- Nasdaq 100 analysis: Stocks take breather as bond yields ease
- Tech Stocks remain vulnerable amid high yields, rising crude oil
- Nasdaq 100 technical analysis point further lower
Stocks bounced back in the first half of Friday’s session as yields dipped and the dollar eased. But it is far too early to say the markets have bottomed, as fundamentally nothing has changed. Today’s recovery looks like is driven by profit-taking more than anything, as bonds, indices and major currencies tested some key levels. For example, the US 10-year yields hit 4.500% before falling. If we are correct about our assumption that the recovery in risk assets is driven merely by position squaring, then expect to see continued volatility in the week ahead. In fact, we wouldn’t be surprised if US indices were to give up their gains later in the day.
It has been a bad week for US stock markets with major indices falling sharply ever since the Fed delivered that hawkish interest rate pause on Wednesday. That decision saw bond yields break further higher, which weighed heavily on risk appetite.
Nasdaq 100 analysis: Stocks could fall further amid rising yields, crude oil
Investors are obviously very concerned about inflation and the path of interest rates amid the latest crude oil rally and in light of the Fed’s warning that rates are not going to come down soon. With the potential for oil prices to stay elevated or push even higher, this is raising concerns over inflation again.
But apart from the fact that the Fed is hawkish, and interest rates are obviously high, is there something else that is keeping bond yields elevated? Are investors simply very confident about economic growth that they are buying record amounts of US debt? Or are the high yields a reflection of investors growing worried about something much bigger, like the ballooning US debt levels? If so, it makes sense to demand a higher rate of return for parking their funds in the so-called “risk-free” asset – especially when you consider that the government will need to keep borrowing and paying higher interest rate to do and costing it more to service it debt. Issuing more and more debt might be the only solution…which is not sustainable.
So, there is a big risk that yields could remain high for longer, which could be bad news for some longer-duration equities, those that are expected to produce their highest cash flows in the future. Many of such companies are dominated in the technology sector, putting the tech-heavy Nasdaq 100 into focus.
Nasdaq 100 technical analysis
The Nasdaq 100 broke its bullish trend line and we have seen some downside follow-through in recent days, before pausing today for a breather as the shorts covered their positions. But there could be more downside to come in the days ahead, given the technical damage that has been incurred and not to mention valuation concerns and other macro risks. So, on balance, the path of least resistance is still to the downside.
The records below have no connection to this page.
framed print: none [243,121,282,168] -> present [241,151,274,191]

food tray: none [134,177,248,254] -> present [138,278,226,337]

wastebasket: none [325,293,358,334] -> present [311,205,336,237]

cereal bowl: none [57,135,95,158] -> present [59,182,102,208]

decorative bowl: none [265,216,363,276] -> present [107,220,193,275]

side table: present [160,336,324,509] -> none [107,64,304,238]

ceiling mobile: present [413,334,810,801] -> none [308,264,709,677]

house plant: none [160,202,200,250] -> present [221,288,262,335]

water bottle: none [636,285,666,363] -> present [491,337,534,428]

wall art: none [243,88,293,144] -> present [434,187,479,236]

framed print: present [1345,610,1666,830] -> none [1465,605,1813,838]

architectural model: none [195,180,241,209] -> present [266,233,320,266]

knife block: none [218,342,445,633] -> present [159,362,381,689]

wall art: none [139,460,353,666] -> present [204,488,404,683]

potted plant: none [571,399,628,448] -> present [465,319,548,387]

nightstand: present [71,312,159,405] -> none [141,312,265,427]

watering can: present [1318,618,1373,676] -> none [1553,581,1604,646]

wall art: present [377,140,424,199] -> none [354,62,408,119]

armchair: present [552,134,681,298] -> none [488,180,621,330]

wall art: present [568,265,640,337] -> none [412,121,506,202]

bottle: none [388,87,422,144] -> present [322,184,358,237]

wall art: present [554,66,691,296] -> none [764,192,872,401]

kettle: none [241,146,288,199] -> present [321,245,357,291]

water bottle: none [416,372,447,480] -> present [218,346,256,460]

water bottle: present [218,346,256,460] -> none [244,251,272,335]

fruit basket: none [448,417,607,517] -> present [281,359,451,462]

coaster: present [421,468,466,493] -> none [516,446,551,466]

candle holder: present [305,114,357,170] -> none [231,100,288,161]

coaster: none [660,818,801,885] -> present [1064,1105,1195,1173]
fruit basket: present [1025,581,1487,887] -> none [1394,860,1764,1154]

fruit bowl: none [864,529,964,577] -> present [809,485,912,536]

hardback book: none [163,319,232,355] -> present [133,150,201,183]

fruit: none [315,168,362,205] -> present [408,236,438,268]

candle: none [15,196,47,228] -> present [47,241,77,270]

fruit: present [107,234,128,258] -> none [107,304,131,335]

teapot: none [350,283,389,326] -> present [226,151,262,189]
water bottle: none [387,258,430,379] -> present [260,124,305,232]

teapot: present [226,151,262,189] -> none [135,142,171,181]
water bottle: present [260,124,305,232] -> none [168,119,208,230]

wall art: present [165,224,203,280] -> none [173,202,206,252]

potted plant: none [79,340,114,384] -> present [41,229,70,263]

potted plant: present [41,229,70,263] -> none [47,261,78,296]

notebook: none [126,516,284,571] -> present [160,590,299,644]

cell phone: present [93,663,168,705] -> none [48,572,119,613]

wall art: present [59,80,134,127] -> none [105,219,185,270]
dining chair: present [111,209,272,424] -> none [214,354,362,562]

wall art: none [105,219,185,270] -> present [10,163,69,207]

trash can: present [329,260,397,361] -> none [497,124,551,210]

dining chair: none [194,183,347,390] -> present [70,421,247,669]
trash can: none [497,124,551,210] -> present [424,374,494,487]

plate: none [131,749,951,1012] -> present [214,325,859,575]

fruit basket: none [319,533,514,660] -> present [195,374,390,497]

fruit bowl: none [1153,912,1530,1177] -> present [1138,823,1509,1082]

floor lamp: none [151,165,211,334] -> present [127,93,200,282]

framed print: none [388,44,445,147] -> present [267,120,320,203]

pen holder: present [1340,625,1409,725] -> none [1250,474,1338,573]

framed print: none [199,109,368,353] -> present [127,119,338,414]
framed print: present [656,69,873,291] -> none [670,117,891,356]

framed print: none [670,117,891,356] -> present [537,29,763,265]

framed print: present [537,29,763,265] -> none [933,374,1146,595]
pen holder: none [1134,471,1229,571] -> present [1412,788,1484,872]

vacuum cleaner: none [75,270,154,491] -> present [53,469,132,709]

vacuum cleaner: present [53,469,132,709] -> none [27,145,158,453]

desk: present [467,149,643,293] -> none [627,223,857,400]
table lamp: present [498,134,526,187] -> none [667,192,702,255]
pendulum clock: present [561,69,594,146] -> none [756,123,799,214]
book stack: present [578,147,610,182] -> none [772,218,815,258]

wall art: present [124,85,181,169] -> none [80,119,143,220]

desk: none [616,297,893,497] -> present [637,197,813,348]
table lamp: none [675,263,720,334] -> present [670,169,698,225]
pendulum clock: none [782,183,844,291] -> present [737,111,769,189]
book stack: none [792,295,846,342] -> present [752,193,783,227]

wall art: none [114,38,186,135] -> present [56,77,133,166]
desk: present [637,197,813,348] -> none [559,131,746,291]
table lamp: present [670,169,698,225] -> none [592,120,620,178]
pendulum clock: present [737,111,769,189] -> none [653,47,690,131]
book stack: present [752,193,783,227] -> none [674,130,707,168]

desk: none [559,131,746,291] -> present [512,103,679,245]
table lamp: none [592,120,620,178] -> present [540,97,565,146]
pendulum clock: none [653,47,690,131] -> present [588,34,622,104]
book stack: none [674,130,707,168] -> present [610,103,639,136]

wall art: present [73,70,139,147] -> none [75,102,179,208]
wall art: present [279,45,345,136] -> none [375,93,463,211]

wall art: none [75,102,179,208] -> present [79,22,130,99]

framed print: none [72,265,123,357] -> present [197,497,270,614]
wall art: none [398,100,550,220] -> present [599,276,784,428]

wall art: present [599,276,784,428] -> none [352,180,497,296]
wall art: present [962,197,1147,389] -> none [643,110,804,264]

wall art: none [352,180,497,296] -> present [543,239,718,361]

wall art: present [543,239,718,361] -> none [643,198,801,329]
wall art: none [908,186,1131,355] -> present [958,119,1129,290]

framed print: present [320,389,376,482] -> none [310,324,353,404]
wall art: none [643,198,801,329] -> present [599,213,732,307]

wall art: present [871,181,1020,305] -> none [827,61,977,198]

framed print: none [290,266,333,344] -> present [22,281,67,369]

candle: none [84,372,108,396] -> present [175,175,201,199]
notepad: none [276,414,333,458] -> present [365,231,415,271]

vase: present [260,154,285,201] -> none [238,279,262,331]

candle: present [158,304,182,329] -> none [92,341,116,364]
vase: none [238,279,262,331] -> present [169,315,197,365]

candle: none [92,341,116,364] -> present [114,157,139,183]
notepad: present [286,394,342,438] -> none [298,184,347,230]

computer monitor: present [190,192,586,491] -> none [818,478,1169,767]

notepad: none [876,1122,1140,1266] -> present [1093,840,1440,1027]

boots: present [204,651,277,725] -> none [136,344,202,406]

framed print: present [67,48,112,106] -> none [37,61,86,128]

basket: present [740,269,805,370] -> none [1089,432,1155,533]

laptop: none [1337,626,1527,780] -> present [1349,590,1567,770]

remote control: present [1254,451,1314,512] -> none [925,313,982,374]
For now, the Nasdaq has managed to hold its own above key support zone in the region between 14550 to 14700ish (see shaded region on the chart). This is the neckline of the head and shoulders pattern that has been formed in recent weeks. We expect this area to break soon.
If and when the above-mentioned support zone breaks, traders will then need to watch what happens next.
A clean break and desire to hold below that area could set the stage for a much bigger correction, perhaps all the way towards long-term support around 13700.
However, if we see a false break below the neckline of the H&S pattern, then this could set up the next leg of the rally as the market once again disappoint the bears despite all the macro risks.
For now, let’s take it from one level to the next and not get carried away.